» **What you should do**
Update the entries below by changing every "Cugir" to "CUGIR" and keeping everything else the same. Give back only the text, without the pictures.
BEGIN Material to process
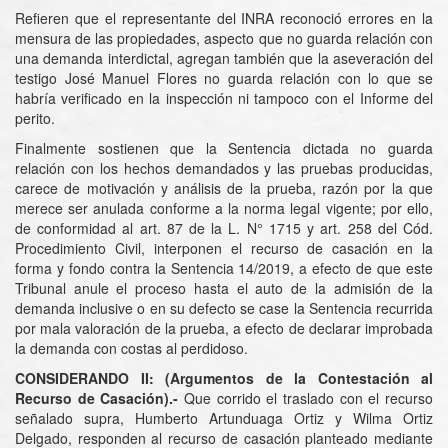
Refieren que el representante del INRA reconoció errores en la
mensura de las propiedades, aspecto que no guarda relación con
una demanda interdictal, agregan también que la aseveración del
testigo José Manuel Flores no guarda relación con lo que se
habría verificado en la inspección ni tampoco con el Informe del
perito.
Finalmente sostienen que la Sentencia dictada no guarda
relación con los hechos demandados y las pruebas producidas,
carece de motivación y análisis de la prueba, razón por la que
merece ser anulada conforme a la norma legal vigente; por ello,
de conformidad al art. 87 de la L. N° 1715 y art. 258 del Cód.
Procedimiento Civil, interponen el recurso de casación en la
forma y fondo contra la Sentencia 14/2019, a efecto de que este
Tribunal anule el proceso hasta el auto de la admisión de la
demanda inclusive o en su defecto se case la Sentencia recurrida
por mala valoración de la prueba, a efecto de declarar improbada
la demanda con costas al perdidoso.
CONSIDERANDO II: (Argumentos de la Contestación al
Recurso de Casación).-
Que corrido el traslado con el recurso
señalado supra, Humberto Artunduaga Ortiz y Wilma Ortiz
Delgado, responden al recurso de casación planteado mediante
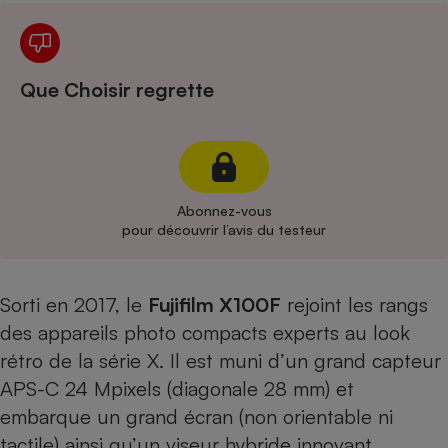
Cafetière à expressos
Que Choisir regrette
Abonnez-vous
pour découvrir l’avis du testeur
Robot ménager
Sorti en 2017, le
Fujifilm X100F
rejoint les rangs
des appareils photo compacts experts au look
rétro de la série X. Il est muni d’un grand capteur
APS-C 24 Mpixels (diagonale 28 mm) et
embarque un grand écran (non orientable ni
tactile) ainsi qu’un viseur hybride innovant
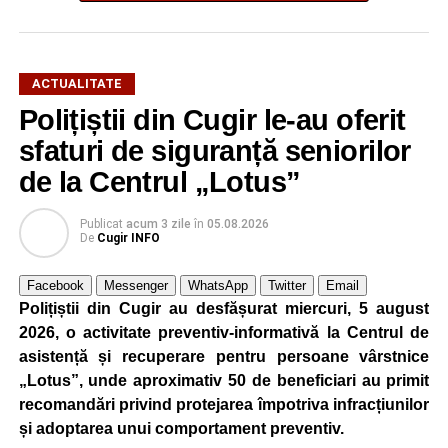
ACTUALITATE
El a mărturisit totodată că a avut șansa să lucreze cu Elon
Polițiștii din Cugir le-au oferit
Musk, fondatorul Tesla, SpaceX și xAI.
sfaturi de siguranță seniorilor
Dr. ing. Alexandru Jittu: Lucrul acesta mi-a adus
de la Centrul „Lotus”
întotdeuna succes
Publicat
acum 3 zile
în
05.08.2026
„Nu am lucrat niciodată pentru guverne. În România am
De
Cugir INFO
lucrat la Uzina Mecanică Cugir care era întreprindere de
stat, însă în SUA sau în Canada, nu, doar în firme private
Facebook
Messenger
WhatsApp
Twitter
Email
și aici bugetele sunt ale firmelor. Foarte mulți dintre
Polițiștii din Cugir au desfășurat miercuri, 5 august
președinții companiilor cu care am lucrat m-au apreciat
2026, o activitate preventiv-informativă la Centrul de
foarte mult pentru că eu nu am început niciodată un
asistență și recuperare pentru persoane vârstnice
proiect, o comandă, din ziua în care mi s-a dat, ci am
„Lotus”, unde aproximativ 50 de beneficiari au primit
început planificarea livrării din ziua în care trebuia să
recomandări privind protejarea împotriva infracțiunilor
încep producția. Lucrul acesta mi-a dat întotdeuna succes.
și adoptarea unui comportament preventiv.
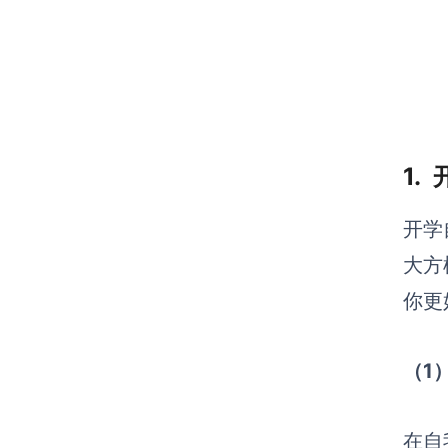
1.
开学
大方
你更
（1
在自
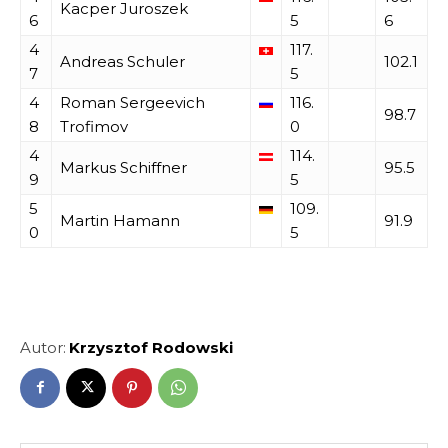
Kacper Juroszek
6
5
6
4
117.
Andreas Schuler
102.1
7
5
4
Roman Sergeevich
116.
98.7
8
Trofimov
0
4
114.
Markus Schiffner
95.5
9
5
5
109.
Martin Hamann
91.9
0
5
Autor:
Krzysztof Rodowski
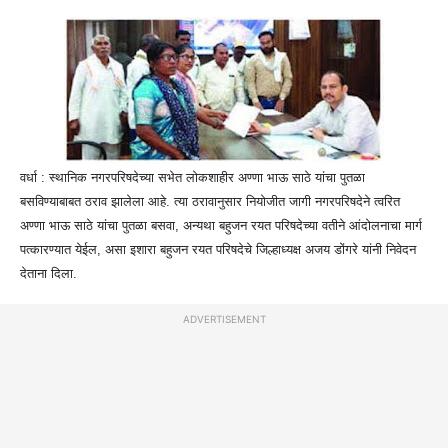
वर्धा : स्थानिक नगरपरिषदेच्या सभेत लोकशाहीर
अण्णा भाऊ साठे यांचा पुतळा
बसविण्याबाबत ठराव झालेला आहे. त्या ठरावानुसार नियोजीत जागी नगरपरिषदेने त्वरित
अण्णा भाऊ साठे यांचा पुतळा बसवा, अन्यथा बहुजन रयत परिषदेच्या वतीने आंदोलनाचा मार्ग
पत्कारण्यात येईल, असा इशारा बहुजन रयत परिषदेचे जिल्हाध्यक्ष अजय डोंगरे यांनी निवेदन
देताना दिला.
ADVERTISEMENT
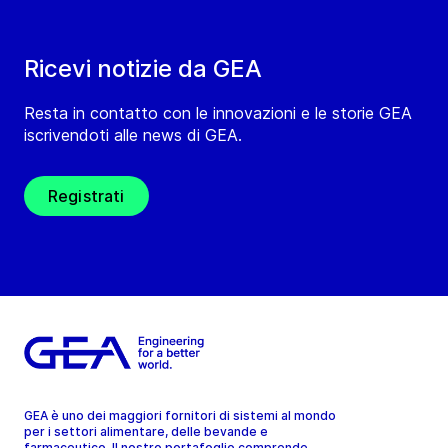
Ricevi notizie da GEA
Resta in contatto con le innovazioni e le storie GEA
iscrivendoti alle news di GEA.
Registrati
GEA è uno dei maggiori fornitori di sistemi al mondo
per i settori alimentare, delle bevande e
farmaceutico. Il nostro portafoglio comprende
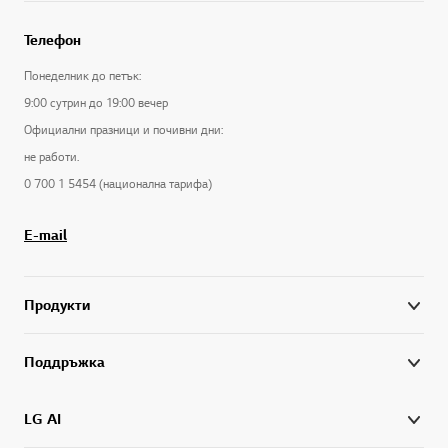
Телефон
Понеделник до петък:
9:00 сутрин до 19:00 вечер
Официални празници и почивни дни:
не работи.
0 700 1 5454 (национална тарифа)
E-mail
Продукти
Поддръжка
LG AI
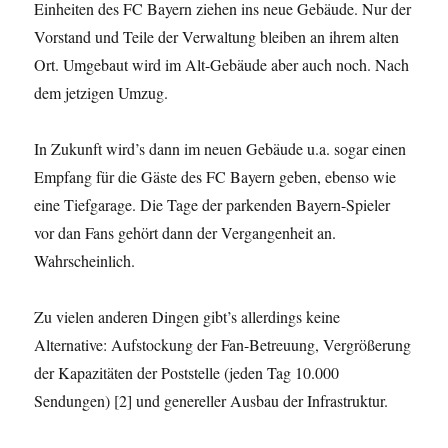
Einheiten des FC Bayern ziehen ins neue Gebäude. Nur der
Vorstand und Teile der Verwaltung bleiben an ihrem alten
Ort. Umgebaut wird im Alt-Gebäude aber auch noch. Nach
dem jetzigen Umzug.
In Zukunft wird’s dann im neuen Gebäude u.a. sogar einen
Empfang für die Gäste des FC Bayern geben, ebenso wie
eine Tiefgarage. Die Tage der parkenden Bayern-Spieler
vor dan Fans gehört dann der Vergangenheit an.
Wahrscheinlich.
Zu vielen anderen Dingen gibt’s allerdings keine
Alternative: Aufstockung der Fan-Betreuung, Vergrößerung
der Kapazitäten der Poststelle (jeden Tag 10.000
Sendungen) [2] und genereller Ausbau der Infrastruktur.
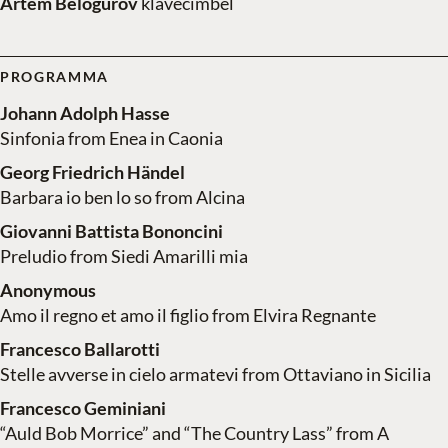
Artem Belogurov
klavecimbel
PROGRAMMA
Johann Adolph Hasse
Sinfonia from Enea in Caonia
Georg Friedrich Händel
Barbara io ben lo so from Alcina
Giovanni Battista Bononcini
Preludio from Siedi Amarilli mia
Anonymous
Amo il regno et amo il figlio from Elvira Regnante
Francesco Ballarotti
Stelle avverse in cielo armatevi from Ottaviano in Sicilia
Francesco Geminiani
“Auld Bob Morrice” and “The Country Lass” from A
END Material to process
» **Answer area**
Refieren que el representante del INRA reconoció errores en la
mensura de las propiedades, aspecto que no guarda relación con
una demanda interdictal, agregan también que la aseveración del
testigo José Manuel Flores no guarda relación con lo que se
habría verificado en la inspección ni tampoco con el Informe del
perito.
Finalmente sostienen que la Sentencia dictada no guarda
relación con los hechos demandados y las pruebas producidas,
carece de motivación y análisis de la prueba, razón por la que
merece ser anulada conforme a la norma legal vigente; por ello,
de conformidad al art. 87 de la L. N° 1715 y art. 258 del Cód.
Procedimiento Civil, interponen el recurso de casación en la
forma y fondo contra la Sentencia 14/2019, a efecto de que este
Tribunal anule el proceso hasta el auto de la admisión de la
demanda inclusive o en su defecto se case la Sentencia recurrida
por mala valoración de la prueba, a efecto de declarar improbada
la demanda con costas al perdidoso.
CONSIDERANDO II: (Argumentos de la Contestación al
Recurso de Casación).-
Que corrido el traslado con el recurso
señalado supra, Humberto Artunduaga Ortiz y Wilma Ortiz
Delgado, responden al recurso de casación planteado mediante
Cafetière à expressos
Que Choisir regrette
Abonnez-vous
pour découvrir l’avis du testeur
Robot ménager
Sorti en 2017, le
Fujifilm X100F
rejoint les rangs
des appareils photo compacts experts au look
rétro de la série X. Il est muni d’un grand capteur
APS-C 24 Mpixels (diagonale 28 mm) et
embarque un grand écran (non orientable ni
tactile) ainsi qu’un viseur hybride innovant
ACTUALITATE
El a mărturisit totodată că a avut șansa să lucreze cu Elon
Polițiștii din CUGIR le-au oferit
Musk, fondatorul Tesla, SpaceX și xAI.
sfaturi de siguranță seniorilor
Dr. ing. Alexandru Jittu: Lucrul acesta mi-a adus
de la Centrul „Lotus”
întotdeuna succes
Publicat
acum 3 zile
în
05.08.2026
„Nu am lucrat niciodată pentru guverne. În România am
De
CUGIR INFO
lucrat la Uzina Mecanică CUGIR care era întreprindere de
stat, însă în SUA sau în Canada, nu, doar în firme private
Facebook
Messenger
WhatsApp
Twitter
Email
și aici bugetele sunt ale firmelor. Foarte mulți dintre
Polițiștii din CUGIR au desfășurat miercuri, 5 august
președinții companiilor cu care am lucrat m-au apreciat
2026, o activitate preventiv-informativă la Centrul de
foarte mult pentru că eu nu am început niciodată un
asistență și recuperare pentru persoane vârstnice
proiect, o comandă, din ziua în care mi s-a dat, ci am
„Lotus”, unde aproximativ 50 de beneficiari au primit
început planificarea livrării din ziua în care trebuia să
recomandări privind protejarea împotriva infracțiunilor
încep producția. Lucrul acesta mi-a dat întotdeuna succes.
și adoptarea unui comportament preventiv.
1.
开学
大方
你更
（1
在自
Kacper Juroszek
6
5
6
4
117.
Andreas Schuler
102.1
7
5
4
Roman Sergeevich
116.
98.7
8
Trofimov
0
4
114.
Markus Schiffner
95.5
9
5
5
109.
Martin Hamann
91.9
0
5
Autor:
Krzysztof Rodowski
वर्धा : स्थानिक नगरपरिषदेच्या सभेत लोकशाहीर
अण्णा भाऊ साठे यांचा पुतळा
बसविण्याबाबत ठराव झालेला आहे. त्या ठरावानुसार नियोजीत जागी नगरपरिषदेने त्वरित
अण्णा भाऊ साठे यांचा पुतळा बसवा, अन्यथा बहुजन रयत परिषदेच्या वतीने आंदोलनाचा मार्ग
पत्कारण्यात येईल, असा इशारा बहुजन रयत परिषदेचे जिल्हाध्यक्ष अजय डोंगरे यांनी निवेदन
देताना दिला.
ADVERTISEMENT
Ricevi notizie da GEA
Resta in contatto con le innovazioni e le storie GEA
iscrivendoti alle news di GEA.
Registrati
GEA è uno dei maggiori fornitori di sistemi al mondo
per i settori alimentare, delle bevande e
farmaceutico. Il nostro portafoglio comprende
Телефон
Понеделник до петък:
9:00 сутрин до 19:00 вечер
Официални празници и почивни дни:
не работи.
0 700 1 5454 (национална тарифа)
E-mail
Продукти
Поддръжка
LG AI
Einheiten des FC Bayern ziehen ins neue Gebäude. Nur der
Vorstand und Teile der Verwaltung bleiben an ihrem alten
Ort. Umgebaut wird im Alt-Gebäude aber auch noch. Nach
dem jetzigen Umzug.
In Zukunft wird’s dann im neuen Gebäude u.a. sogar einen
Empfang für die Gäste des FC Bayern geben, ebenso wie
eine Tiefgarage. Die Tage der parkenden Bayern-Spieler
vor dan Fans gehört dann der Vergangenheit an.
Wahrscheinlich.
Zu vielen anderen Dingen gibt’s allerdings keine
Alternative: Aufstockung der Fan-Betreuung, Vergrößerung
der Kapazitäten der Poststelle (jeden Tag 10.000
Sendungen) [2] und genereller Ausbau der Infrastruktur.
Artem Belogurov
klavecimbel
PROGRAMMA
Johann Adolph Hasse
Sinfonia from Enea in Caonia
Georg Friedrich Händel
Barbara io ben lo so from Alcina
Giovanni Battista Bononcini
Preludio from Siedi Amarilli mia
Anonymous
Amo il regno et amo il figlio from Elvira Regnante
Francesco Ballarotti
Stelle avverse in cielo armatevi from Ottaviano in Sicilia
Francesco Geminiani
“Auld Bob Morrice” and “The Country Lass” from A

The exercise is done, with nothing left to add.